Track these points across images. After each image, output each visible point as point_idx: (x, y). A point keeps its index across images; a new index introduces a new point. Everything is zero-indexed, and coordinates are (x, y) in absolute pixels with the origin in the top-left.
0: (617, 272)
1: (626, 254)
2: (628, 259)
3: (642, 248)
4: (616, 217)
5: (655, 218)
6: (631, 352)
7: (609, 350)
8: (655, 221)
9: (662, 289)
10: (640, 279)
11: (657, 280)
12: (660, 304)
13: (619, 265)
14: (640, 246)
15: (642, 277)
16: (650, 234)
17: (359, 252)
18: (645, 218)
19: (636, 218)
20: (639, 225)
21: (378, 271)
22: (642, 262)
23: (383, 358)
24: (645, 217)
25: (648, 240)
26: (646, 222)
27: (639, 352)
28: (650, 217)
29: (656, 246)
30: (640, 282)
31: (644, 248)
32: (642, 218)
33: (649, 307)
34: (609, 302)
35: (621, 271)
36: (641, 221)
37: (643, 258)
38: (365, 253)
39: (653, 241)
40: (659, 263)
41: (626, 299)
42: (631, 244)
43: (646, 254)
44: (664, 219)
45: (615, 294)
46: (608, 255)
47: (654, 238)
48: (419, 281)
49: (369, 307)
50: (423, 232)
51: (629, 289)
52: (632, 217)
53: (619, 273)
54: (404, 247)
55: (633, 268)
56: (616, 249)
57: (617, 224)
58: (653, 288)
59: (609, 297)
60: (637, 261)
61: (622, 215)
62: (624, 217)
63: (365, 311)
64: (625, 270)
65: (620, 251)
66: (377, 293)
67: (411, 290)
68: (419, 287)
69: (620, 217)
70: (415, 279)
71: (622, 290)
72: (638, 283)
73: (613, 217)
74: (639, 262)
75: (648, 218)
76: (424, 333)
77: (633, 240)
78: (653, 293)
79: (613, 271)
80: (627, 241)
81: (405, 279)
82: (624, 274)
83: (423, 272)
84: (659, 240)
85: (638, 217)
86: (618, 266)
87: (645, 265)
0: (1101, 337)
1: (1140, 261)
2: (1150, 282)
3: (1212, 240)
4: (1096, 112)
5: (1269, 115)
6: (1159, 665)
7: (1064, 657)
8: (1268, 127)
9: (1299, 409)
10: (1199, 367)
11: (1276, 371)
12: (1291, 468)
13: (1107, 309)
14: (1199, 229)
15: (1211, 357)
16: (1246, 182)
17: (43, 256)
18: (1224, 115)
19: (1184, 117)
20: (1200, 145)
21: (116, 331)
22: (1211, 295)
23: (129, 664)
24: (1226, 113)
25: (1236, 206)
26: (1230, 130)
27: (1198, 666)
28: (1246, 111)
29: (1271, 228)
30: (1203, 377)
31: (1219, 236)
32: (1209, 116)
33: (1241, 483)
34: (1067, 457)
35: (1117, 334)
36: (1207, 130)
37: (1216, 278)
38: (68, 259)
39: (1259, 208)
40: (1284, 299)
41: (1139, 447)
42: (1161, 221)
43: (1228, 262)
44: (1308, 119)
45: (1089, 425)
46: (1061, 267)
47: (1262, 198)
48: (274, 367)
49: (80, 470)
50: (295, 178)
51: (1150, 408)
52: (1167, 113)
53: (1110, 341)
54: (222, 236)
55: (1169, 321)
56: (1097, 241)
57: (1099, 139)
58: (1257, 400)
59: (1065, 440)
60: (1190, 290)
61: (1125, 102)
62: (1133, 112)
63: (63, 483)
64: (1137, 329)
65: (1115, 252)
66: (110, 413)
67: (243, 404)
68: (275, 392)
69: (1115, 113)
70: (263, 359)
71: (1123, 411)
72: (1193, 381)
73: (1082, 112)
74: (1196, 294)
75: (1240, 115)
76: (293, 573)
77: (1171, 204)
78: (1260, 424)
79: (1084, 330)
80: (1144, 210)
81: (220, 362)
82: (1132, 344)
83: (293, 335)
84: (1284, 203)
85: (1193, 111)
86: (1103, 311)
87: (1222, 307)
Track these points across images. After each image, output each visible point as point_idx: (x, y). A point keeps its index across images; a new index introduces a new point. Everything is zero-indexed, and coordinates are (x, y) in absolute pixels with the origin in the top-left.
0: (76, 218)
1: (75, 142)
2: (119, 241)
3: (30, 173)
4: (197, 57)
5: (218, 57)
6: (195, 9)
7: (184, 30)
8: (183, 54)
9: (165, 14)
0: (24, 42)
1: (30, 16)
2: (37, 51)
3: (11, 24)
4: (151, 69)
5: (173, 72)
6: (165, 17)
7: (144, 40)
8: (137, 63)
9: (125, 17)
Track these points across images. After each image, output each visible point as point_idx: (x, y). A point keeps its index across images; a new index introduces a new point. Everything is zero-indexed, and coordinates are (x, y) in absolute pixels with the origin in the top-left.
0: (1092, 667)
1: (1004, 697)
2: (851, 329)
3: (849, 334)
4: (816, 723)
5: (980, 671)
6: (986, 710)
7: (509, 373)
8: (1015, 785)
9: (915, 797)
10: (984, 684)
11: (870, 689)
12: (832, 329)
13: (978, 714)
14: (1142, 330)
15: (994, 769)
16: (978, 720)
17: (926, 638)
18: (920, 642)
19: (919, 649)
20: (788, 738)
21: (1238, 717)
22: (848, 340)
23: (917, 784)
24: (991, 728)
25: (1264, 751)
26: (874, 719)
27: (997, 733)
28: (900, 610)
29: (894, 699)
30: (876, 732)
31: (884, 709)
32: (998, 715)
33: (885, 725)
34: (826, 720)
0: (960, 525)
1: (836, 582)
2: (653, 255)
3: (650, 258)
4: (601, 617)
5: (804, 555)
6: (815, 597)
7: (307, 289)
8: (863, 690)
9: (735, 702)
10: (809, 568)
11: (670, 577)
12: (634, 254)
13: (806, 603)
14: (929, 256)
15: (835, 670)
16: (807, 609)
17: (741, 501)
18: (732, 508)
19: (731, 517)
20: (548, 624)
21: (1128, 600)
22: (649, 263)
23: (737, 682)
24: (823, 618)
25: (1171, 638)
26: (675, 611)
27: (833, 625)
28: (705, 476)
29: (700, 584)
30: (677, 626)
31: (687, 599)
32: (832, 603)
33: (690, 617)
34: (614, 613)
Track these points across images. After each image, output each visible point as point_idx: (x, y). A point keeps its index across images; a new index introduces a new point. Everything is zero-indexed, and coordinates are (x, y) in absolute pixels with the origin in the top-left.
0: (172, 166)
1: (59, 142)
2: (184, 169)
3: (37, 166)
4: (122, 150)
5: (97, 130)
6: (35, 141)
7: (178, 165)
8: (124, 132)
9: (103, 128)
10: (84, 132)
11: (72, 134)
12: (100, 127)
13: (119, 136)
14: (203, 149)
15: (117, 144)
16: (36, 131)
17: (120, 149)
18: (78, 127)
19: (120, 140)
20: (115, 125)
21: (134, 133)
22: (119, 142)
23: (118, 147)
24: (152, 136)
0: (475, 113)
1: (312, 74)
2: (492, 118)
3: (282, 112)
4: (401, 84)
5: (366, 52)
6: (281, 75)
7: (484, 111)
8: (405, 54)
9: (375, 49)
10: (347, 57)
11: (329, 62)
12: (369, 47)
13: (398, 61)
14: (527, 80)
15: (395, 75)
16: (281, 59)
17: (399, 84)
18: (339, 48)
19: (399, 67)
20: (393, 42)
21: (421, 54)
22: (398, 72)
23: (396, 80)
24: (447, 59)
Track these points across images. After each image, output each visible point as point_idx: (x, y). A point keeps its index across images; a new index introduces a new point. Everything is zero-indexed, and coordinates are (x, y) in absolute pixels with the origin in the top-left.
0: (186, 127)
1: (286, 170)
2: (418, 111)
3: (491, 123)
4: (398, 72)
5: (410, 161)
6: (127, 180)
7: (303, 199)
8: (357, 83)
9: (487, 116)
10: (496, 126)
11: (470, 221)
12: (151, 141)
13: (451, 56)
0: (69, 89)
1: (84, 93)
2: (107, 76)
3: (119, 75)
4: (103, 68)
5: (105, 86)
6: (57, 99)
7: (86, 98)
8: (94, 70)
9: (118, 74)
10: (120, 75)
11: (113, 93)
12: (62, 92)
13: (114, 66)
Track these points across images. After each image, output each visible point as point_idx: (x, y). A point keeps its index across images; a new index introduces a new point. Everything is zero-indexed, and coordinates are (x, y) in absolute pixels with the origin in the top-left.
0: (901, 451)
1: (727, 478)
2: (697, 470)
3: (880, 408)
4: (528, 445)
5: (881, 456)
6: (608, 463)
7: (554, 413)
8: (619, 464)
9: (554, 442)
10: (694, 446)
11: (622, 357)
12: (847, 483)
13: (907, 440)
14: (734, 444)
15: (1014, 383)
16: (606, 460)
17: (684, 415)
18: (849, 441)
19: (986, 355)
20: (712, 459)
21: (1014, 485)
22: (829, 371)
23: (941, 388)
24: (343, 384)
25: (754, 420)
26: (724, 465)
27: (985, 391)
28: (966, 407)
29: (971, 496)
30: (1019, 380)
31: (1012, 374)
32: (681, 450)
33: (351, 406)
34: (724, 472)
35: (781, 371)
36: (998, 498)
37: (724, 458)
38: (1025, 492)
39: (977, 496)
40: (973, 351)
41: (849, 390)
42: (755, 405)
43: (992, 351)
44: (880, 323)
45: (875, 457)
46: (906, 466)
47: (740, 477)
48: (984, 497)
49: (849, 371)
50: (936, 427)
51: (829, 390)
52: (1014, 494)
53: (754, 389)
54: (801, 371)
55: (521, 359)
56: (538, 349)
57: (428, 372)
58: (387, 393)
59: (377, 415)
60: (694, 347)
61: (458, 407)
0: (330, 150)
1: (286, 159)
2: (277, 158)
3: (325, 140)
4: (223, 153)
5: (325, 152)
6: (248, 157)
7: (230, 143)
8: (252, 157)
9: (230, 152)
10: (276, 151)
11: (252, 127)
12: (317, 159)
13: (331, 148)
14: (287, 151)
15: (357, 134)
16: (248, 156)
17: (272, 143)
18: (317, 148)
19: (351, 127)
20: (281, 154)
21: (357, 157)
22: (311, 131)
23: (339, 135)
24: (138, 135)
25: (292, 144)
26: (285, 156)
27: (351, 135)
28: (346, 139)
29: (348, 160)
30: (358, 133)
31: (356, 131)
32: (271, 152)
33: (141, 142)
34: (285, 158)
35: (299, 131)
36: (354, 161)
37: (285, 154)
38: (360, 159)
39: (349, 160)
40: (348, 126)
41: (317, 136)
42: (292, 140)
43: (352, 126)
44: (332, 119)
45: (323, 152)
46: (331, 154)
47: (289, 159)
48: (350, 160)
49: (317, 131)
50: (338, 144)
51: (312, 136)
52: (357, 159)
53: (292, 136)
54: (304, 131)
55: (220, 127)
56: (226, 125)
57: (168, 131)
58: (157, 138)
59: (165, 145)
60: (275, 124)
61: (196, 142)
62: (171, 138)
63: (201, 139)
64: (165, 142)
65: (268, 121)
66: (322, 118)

************

What to produce
Rewrite the records from their first line through the line containing "33: (649, 307)", with "point_idx" replaced by "point_index" and all else unchanged.

Task solution
Track these points across images. After each image, output each visible point as point_index: (x, y). A point keeps its index across images; a new index introduces a new point. Everything is zero-indexed, and coordinates are (x, y) in absolute pixels with the origin in the top-left.
0: (617, 272)
1: (626, 254)
2: (628, 259)
3: (642, 248)
4: (616, 217)
5: (655, 218)
6: (631, 352)
7: (609, 350)
8: (655, 221)
9: (662, 289)
10: (640, 279)
11: (657, 280)
12: (660, 304)
13: (619, 265)
14: (640, 246)
15: (642, 277)
16: (650, 234)
17: (359, 252)
18: (645, 218)
19: (636, 218)
20: (639, 225)
21: (378, 271)
22: (642, 262)
23: (383, 358)
24: (645, 217)
25: (648, 240)
26: (646, 222)
27: (639, 352)
28: (650, 217)
29: (656, 246)
30: (640, 282)
31: (644, 248)
32: (642, 218)
33: (649, 307)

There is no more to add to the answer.